Thushan Pathirana, is a post-doctoral researcher at the University of Melbourne who is studying Silicon/Graphite composite anodes for Li-ion batteries. He is planning to visit a gigafactory/pilot battery plant to see how lithium-ion batteries are being produced on a large-scale. Thushan hopes to gain insights into challenges the battery manufacturing industry is currently facing and examine improvements that can be made through academic research that can be applied in the industry.
Matthew Teusner, a PhD student at UNSW is focused on understanding and developing novel organic electrodes for Li-ion batteries. He works specifically with organic electrode materials and believes there is an exciting opportunity to be involved in the emergence of a whole new field in battery technology. Matthew will use the award funding for patents and the potential commercialisation of his work.
Lisa Djuandhi, a UNSW PhD student is working on the optimisation of Lithium-Sulfur cells using copolymeric frameworks. The award will further insights that she gained from her research to examine a tailored approach for designing future copolymeric Li-S cathodes. Lisa seeks to explore how these copolymeric cathodes can offer new perspectives to SEI construction and strategies to minimise active material loss.
Jason Wooi, a UNSW PhD student works on the cathode-electrolyte interface in sodium-ion batteries (SIB). The cathode-electrolyte interface (CEI) is poorly understood in lithium-ion batteries and rarely looked at in SIBs. Jason will use the award to investigate alternative approaches to increase the understanding of the CEI and how its performance can be optimised.
Kalani Periyapperuma, a post-doctoral researcher at Deakin University is studying future electrolyte systems for lithium battery technologies with high Nickel Manganese Cobalt oxide (NMC) cathode materials. He plans to use the award to travel and present his work at the 242nd Electrochemical Society Meeting in Atlanta, United States and to initiate discussions on electrolyte requirements for both existing and future battery markets with industry and academic experts.
Md Masud Rana is a postdoctoral research and development scientist. He will use the award funding to pursue a project on functionalised microporous highly conductive materials to enable high areal capacity and long run lithium sulphur batteries (LSB) at the University of Queensland. The ultimate target is to achieve high-performance LSBs at high sulphur loading to achieve high areal capacity and promote its implementation in electric vehicles.
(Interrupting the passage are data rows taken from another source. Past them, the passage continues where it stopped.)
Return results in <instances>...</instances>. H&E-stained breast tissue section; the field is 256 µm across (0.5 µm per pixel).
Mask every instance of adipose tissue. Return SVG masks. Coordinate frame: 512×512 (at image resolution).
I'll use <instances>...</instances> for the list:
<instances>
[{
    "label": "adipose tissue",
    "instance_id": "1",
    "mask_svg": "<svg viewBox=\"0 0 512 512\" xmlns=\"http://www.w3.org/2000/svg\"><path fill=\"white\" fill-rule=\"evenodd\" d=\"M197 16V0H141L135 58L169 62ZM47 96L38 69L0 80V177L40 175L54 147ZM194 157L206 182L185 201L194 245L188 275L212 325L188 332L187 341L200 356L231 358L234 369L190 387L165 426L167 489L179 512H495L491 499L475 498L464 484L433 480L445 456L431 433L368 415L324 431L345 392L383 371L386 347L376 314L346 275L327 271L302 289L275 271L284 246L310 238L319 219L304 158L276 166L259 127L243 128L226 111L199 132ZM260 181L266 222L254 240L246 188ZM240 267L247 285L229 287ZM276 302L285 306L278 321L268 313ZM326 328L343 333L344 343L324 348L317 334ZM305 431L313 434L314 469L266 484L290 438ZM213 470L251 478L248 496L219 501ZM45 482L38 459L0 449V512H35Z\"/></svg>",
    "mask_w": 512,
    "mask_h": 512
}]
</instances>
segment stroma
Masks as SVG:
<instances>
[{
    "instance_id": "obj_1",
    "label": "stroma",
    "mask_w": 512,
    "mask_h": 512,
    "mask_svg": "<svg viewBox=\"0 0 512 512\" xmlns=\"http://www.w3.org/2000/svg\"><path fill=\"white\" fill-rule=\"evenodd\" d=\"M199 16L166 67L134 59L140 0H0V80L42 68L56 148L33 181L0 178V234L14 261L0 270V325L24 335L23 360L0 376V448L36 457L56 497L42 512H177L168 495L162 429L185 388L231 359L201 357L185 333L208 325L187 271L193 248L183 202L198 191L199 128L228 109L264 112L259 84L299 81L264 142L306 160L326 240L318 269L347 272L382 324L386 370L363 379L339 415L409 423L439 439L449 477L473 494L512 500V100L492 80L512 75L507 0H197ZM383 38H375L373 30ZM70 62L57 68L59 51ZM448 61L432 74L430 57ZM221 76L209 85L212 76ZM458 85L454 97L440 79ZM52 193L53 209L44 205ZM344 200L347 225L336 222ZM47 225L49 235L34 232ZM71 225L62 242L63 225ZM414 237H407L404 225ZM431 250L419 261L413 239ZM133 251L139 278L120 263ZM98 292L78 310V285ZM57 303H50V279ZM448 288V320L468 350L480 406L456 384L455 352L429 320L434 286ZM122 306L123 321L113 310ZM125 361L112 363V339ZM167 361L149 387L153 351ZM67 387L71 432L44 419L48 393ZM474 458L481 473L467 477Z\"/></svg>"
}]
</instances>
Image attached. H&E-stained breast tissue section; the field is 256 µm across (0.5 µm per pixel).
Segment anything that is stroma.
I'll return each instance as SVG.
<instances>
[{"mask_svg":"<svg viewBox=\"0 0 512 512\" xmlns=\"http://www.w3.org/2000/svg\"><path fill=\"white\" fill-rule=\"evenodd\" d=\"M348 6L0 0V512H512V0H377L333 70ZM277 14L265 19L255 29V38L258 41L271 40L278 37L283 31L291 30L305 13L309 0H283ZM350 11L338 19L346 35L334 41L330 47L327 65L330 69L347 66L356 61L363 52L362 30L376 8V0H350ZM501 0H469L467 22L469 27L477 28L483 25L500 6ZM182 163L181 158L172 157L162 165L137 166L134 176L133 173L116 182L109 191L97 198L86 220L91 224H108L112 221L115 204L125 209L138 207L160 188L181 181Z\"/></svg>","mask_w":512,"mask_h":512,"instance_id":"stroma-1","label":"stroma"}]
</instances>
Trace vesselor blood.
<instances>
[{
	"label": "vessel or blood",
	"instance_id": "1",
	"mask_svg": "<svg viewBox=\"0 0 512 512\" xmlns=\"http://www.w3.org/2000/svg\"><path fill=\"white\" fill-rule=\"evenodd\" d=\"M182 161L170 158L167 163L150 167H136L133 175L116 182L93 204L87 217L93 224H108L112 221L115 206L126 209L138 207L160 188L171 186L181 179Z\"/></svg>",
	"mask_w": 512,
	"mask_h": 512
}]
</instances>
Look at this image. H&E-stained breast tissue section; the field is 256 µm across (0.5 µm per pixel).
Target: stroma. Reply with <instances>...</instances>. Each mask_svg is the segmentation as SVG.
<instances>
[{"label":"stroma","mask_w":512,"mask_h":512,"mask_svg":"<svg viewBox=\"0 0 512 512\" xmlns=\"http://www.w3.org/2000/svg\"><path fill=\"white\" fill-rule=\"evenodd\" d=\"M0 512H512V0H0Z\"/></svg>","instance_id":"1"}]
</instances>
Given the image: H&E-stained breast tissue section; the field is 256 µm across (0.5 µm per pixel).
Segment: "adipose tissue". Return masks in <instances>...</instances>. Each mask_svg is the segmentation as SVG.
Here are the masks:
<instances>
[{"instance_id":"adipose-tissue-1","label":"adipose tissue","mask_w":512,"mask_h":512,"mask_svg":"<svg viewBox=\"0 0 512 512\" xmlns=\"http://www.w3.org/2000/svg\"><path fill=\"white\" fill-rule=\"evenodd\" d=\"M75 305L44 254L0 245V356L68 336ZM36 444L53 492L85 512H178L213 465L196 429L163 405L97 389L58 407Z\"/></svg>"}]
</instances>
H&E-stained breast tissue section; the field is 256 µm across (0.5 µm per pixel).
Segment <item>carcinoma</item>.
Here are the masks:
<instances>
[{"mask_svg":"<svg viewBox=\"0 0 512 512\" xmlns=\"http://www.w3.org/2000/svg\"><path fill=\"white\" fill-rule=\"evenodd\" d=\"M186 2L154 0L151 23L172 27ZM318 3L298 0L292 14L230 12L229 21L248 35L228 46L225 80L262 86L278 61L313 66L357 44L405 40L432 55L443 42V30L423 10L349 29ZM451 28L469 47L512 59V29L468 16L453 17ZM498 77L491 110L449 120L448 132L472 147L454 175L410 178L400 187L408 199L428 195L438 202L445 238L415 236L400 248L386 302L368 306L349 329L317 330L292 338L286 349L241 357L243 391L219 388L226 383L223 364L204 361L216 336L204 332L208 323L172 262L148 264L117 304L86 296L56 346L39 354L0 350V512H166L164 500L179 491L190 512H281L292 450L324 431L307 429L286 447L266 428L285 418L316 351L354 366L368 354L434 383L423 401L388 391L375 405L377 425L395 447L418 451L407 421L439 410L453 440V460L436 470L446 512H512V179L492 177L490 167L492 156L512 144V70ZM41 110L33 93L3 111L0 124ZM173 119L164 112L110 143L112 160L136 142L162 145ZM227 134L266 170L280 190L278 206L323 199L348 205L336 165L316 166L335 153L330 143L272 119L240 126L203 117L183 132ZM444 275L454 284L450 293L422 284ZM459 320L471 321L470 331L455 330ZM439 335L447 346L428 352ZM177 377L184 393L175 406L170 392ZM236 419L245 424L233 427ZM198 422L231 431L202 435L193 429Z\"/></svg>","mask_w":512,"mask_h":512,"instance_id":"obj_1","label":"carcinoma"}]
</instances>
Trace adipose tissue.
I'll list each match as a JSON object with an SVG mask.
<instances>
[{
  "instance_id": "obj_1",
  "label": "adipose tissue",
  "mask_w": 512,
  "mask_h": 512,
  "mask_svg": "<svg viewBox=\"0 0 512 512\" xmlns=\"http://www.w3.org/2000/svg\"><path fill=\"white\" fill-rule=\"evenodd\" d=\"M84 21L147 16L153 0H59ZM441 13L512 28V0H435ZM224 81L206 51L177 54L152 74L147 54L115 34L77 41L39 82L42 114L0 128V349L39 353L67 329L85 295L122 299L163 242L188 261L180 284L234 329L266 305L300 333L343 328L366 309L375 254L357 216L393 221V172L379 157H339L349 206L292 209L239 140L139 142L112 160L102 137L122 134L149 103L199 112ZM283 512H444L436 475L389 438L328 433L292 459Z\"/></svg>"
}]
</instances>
Junnan Hao, a postdoctoral researcher at the University of Adelaide is working on the optimisation of aqueous Zinc-ion batteries (ZIB). He will use the award to fund the design of high-safety wearable aqueous-based ZIBs. These high-energy-density wearable ZIBs will be designed to power wearable medical devices and will significantly enrich the family of wearable medical devices that play a pivotal role in health monitoring.
Some of these award winners will present their findings at the 21st International Meeting on Lithium Batteries (IMLB) that will be held in Sydney from 26 June to 1 July 2022. Applications for the 2023 Energy Renaissance Innovator Award is expected to commence in in late October, 2022.